Top of Passage shown
The answer is that a maximal (largest cardinality)
collection of subsets of [n] satisfying the condition
that the pairwise intersections of its elements is non-empty has cardinality
exactly 2^{n-1}. There are two parts to this problem:
One part is to to show that 2^{n-1} is a lower bound,
i.e. that there is at least one collection of subsets of this cardinality
satisfying the desired condition. I gave two points for showing this.
The easiest way to show this is to construct an explicit
example, and the easiest example is to choose all subsets of [n]
which contain a fixed number, say 1.
The other part is to show that 2^{n-1} is an upper bound,
i.e. that no collection of subsets satisfying the desired condition can
have larger cardinality. I gave three points for showing this,
since it is the more challenging part of the problem. The easiest
argument is to partition the powerset of [n] into complementary pairs
(i.e. pair a subset with its complement), which serve as
pigeonholes, and apply the pigeonhole principle.
Many students did only one part of the problem.
Bottom of Passage shown
Top of Data under study
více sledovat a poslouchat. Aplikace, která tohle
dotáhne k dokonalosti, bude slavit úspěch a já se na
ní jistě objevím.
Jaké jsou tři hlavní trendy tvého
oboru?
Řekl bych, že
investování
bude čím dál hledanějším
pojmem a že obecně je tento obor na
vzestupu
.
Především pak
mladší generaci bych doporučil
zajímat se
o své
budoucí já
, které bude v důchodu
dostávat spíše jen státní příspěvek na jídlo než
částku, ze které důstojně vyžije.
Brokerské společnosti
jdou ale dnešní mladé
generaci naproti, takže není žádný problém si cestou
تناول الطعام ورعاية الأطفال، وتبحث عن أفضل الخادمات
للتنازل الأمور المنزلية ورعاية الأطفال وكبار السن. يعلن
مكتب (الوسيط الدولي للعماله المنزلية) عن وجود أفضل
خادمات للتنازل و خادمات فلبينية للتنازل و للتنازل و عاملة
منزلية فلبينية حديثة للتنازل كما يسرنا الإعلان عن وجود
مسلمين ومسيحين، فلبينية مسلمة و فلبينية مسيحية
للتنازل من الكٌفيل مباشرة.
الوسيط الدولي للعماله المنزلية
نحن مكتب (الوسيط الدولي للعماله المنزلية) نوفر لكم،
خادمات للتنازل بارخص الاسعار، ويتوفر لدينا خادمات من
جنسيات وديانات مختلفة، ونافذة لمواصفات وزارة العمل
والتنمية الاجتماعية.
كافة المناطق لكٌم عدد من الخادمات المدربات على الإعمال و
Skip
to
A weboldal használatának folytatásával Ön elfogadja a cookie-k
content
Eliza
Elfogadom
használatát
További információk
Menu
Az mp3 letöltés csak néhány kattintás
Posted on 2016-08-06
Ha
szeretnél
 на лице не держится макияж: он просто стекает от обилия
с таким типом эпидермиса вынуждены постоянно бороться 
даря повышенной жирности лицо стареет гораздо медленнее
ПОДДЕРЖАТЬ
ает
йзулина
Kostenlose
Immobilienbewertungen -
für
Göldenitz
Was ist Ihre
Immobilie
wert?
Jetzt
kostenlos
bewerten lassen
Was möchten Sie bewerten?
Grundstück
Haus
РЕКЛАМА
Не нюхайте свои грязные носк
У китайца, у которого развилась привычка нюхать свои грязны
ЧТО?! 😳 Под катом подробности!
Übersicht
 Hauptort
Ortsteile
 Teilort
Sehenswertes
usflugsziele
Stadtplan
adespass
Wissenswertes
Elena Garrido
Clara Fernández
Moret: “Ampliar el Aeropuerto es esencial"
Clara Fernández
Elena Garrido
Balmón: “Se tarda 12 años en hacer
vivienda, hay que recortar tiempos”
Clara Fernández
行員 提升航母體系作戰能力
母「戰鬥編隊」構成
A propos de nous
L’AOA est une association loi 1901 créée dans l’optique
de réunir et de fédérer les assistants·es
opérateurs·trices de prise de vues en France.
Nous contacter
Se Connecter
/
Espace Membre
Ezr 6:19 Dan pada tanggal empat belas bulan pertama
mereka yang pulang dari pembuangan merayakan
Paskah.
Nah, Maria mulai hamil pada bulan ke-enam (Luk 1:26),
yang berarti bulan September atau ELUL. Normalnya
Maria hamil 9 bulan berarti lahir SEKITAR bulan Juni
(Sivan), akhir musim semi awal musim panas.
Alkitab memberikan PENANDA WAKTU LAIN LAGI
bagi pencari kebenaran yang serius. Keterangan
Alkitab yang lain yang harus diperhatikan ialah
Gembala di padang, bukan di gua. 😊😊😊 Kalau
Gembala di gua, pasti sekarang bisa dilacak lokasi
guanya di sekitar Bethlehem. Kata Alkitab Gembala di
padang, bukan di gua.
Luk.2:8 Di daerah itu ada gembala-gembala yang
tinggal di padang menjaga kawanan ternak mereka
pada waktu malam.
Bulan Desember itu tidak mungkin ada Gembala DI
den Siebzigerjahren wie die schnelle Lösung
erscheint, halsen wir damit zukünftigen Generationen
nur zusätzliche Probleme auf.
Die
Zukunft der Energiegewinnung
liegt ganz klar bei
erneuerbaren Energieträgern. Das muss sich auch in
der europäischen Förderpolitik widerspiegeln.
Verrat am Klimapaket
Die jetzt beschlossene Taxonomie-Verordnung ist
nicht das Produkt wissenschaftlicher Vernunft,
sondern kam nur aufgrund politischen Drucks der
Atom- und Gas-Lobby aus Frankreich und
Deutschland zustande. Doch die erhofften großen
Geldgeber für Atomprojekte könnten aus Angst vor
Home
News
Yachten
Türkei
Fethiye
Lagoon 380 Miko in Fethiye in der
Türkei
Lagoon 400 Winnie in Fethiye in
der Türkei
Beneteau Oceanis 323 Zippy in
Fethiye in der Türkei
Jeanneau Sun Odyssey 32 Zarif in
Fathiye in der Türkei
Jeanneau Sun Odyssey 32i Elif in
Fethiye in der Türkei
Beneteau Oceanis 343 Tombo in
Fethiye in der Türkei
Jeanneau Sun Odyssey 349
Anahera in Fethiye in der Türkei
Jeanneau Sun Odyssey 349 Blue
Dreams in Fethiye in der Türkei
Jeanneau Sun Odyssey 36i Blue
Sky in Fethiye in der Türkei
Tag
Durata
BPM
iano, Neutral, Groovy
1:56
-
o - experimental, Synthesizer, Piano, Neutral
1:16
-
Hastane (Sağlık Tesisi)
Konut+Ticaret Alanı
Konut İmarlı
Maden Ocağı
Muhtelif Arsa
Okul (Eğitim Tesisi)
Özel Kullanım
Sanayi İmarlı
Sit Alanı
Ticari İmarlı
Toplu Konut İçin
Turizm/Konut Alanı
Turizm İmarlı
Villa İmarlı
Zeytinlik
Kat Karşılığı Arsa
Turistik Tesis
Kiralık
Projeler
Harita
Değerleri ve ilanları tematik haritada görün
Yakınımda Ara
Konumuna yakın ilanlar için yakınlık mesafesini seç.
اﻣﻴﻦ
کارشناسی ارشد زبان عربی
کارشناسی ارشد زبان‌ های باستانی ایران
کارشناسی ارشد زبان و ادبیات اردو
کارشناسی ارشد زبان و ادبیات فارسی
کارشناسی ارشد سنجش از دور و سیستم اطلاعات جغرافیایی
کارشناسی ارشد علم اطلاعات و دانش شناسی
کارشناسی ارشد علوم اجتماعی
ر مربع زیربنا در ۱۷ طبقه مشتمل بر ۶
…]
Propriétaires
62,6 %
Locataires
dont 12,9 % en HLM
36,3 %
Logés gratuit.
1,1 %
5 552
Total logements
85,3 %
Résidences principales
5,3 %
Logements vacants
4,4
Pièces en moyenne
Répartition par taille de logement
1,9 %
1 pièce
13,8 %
Bottom of Data under study
What to work on:
a - In the grading note on intersecting families of subsets of [n], how many points were awarded for showing that 2^{n-1} is an upper bound?
b - Resume the grading note on intersecting families of subsets of [n], picking up after its final sentence.

Answer set:
a - Three points.

b -
Some students were under the impression that the problem statement
was asking for a
collection of subsets for which there is exists an element of
[n] common to all subsets in the collection. (The problem asks only
that that the subsets meet pairwise, not collectively.)
Other students, though they understood the problem statement, were under the
impression that any such collection satisfying the condition must in fact
have an element of [n] common to all the subsets in the
collection anyway. This is false; consider n=3 and the collection
{ {1,2}, {1,3}, {2,3}, {1,2,3} }.
Problem 7 (p51, #44)
The answer is
(n!)^2, since we regard a collection of n
sophomore-junior-senior groups as being unordered. I
gave 3 points for (n!)^3, which would be the answer
if we regarded the collection as being ordered. I gave 2 points for n^3, which
is the number of ways to choose a single sophomore-junior-senior from the pool.